Turning delay variance from a liability into a strategic advantage for information freshness in real-time networks.
"Lazy is timely" has been the mantra for Age of Information (AoI). But when network delays have heavy tails, waiting passively for a packet to arrive can be disastrous.
Existing non-preemptive policies suffer from Head-of-Line blocking. Once a packet enters service, the system is stuck waiting, even if the delay becomes excessively long (common in Pareto or Log-Normal distributions).
We introduce TAILOR (TAIL-aware Optimal pReemption). By intelligently preempting stale updates, we cut the heavy tail, achieving up to a 30x reduction in average AoI cost.
We model a continuous-time status update system as an impulse-controlled Piecewise-Deterministic Markov Process (PDMP). The controller has two levers:
Deciding when to submit a fresh update when the channel is free. Usually involves waiting ("Lazy").

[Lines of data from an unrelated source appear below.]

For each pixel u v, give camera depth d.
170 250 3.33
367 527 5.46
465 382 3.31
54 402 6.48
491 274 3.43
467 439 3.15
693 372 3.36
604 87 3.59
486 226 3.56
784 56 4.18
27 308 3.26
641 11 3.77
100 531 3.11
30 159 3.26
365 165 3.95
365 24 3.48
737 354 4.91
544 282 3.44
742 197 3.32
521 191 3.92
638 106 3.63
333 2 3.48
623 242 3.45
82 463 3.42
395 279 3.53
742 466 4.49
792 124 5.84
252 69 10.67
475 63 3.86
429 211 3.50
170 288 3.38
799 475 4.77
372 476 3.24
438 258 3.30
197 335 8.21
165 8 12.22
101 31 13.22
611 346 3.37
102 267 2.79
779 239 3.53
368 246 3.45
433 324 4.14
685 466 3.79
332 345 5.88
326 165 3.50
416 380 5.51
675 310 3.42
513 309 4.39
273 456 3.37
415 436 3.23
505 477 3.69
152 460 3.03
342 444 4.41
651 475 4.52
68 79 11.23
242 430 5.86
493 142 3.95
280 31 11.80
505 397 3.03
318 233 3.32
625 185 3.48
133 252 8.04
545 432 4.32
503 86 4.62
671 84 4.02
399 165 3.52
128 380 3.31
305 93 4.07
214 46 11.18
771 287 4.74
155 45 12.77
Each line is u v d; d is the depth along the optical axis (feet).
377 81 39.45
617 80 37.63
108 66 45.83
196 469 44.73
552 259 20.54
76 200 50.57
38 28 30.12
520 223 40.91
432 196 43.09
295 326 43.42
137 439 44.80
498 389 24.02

Deciding when to abort an ongoing transmission to restart with a fresher packet, based on the current service age.
Source
Destination
Try following the optimal policy: Wait if AoI is low, Sample when prompted, and Preempt if service takes too long.
We formulated the system as an impulse-controlled PDMP and solved it using coupled integral average-cost optimality equations (ACOE).
Treats AoI as a drifting state. Sampling and Preemption are instantaneous "impulses" with associated costs ($\kappa_s, \kappa_p$).
A key invariance collapses busy-phase dynamics. Preemption reduces to an Optimal Stopping Problem against the random completion time.
We developed a specialized algorithm with "Heavy-Tail Acceleration" (hybrid grid + far-field linear closure) to solve for the optimal policy numerically.
Simulations under Pareto and Log-Normal service times.
Lower is better. Note the massive gap for Log-Normal $L_2$.
| Service Dist. | TAILOR | AoI-NP [7] | Zero-Wait |
|---|---|---|---|
| Pareto II | 2.06 | 3.73 | 6.35 |
| Log-Normal ($L_1$) | 1.99 | 16.0 | 56.8 |
| Log-Normal ($L_2$) | 1.77 | 53.5 | 524 |
Usually, high variance hurts performance. However, with preemption, higher variance (Tail $L_2$ vs $L_1$) actually reduced the cost for TAILOR (1.99 $\to$ 1.77). Preemption "clips" the heavy tail, exploiting the variability to find short service times.